▶ **DIRECTIVE**:
Continue the fastai MNIST notebook code below, starting right after its last line.

(GIVEN TEXT begins)

In [1]:
from fastai.vision.all import *
from fastbook import *
import pandas as pd

In [3]:
train = pd.read_csv("mnist_train.csv")
test = pd.read_csv("mnist_test.csv")

training = []
training_labels = []
validation = []
validation_labels = []
testing = []
testing_labels = []

def stacker(df):
    image_list = [torch.tensor(df.iloc[img].values) for img in range(len(df))]
    stacked = torch.stack(image_list).float()/255
    return stacked
def loader(data, labels):
    zipped_data = list(zip(torch.cat(data).view(-1, 28*28),tensor(labels).unsqueeze(1)))
    return DataLoader(zipped_data, batch_size=256, shuffle=True)

for i in range(10):
    
    test_images = test[test["label"] == i].iloc[:, 1:785]
    images = train[train["label"] == i].iloc[:, 1:785]
    
    validation_images = images.iloc[0:(round(len(images)*.2)+1),].reset_index().drop(labels ="index", axis=1)
    train_images = images.iloc[(len(validation_images)+1):,].reset_index().drop(labels ="index", axis=1)
    
    test_stacked = stacker(test_images)
    testing_labels.extend([i]*len(test_stacked))
    testing.append(test_stacked)
    
    valid_stacked = stacker(validation_images)
    validation_labels.extend([i]*len(valid_stacked))
    validation.append(valid_stacked)
    
    train_stacked = stacker(train_images)
    training_labels.extend([i]*len(train_stacked))
    training.append(train_stacked)


testing_data = loader(testing, testing_labels)

(GIVEN TEXT ends)
(COLLECTED MATERIAL begins)

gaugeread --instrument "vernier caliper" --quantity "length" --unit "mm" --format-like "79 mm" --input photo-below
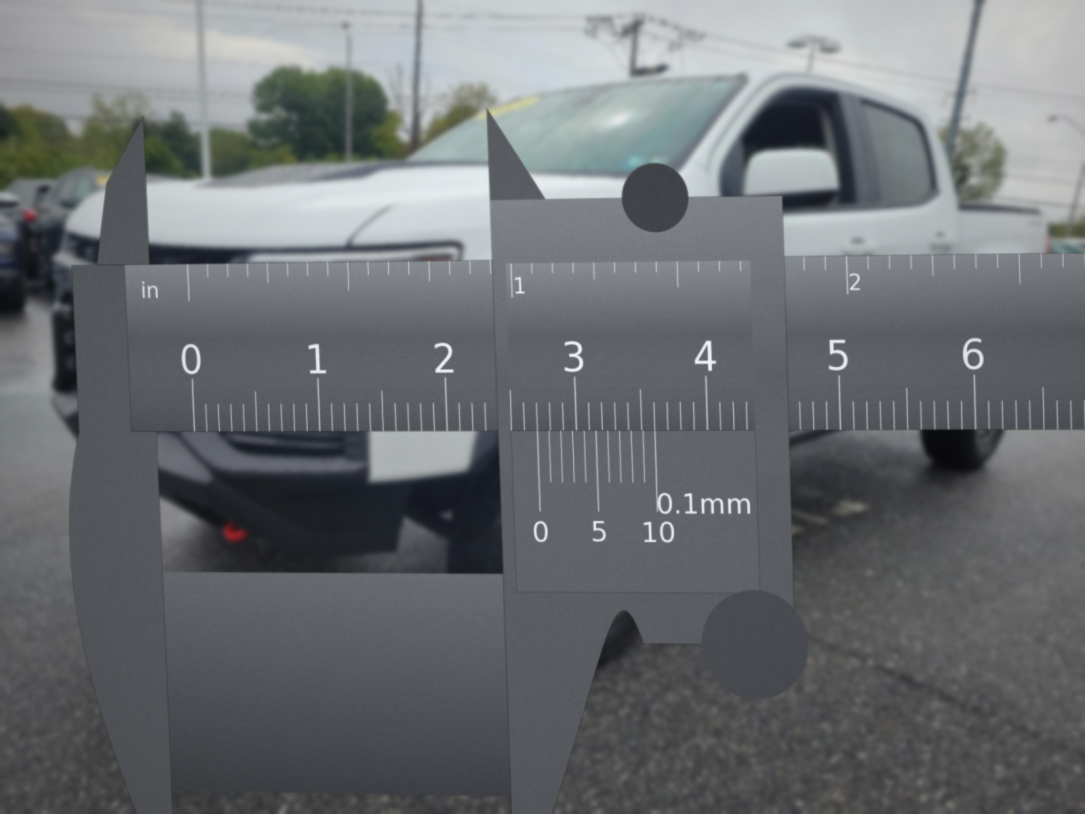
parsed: 27.0 mm
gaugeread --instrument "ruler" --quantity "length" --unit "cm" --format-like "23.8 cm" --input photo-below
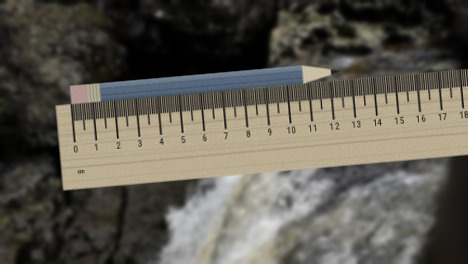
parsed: 12.5 cm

(COLLECTED MATERIAL ends)

▶ **EXPECTED ANSWER**:
validation_data = loader(validation, validation_labels)
training_data = loader(training, training_labels)

In [50]:
class SimpleNN(nn.Module):
    def __init__(self, input_size, hidden_size1, output_size):
        super(SimpleNN, self).__init__()
        self.linear1 = nn.Linear(input_size, hidden_size1)
        self.ReLU = nn.ReLU()
        self.linear2 = nn.Linear(hidden_size1,output_size)
        
    def forward(self, x):
        x = self.linear1(x)
        x = self.ReLU(x)
        x = self.linear2(x)
        return x
    
def mnist_loss(prds,trgt):
        prds = prds.sigmoid()
        return torch.where(trgt==1, 1-prds, prds).mean()

def validate_epoch(model, valid_dl):
        accs = [batch_accuracy(model(x),y) for x,y in valid_dl]
        return round(torch.stack(accs).mean().item(), 4)
    
def batch_accuracy(x, y):
        preds = softmax(x)
        predicted_value = torch.argmax(preds, dim=1)
        trgts = y.flatten()
        bools = predicted_value == trgts
        acc = bools.to(torch.float).mean()
        return acc

def softmax(preds):
    preds = preds-torch.max(preds)
    return torch.exp(preds)/torch.sum(torch.exp(preds), dim=1).unsqueeze(1)


def cross_entropy_loss(preds, trgt):
        
        soft = softmax(preds)
        one_hot = torch.zeros(trgt.shape[0], soft.shape[1])
        
        for i in range(one_hot.size(0)):
            index = trgt[i, 0].item()
            one_hot[i, int(index)] = 1
        
        loss = -torch.sum(torch.log(soft)*one_hot)
        return loss

In [80]:
epochs = 1000
lr = 0.0001
model = SimpleNN(28*28, 30, 10)

opt = SGD(model.parameters(), lr)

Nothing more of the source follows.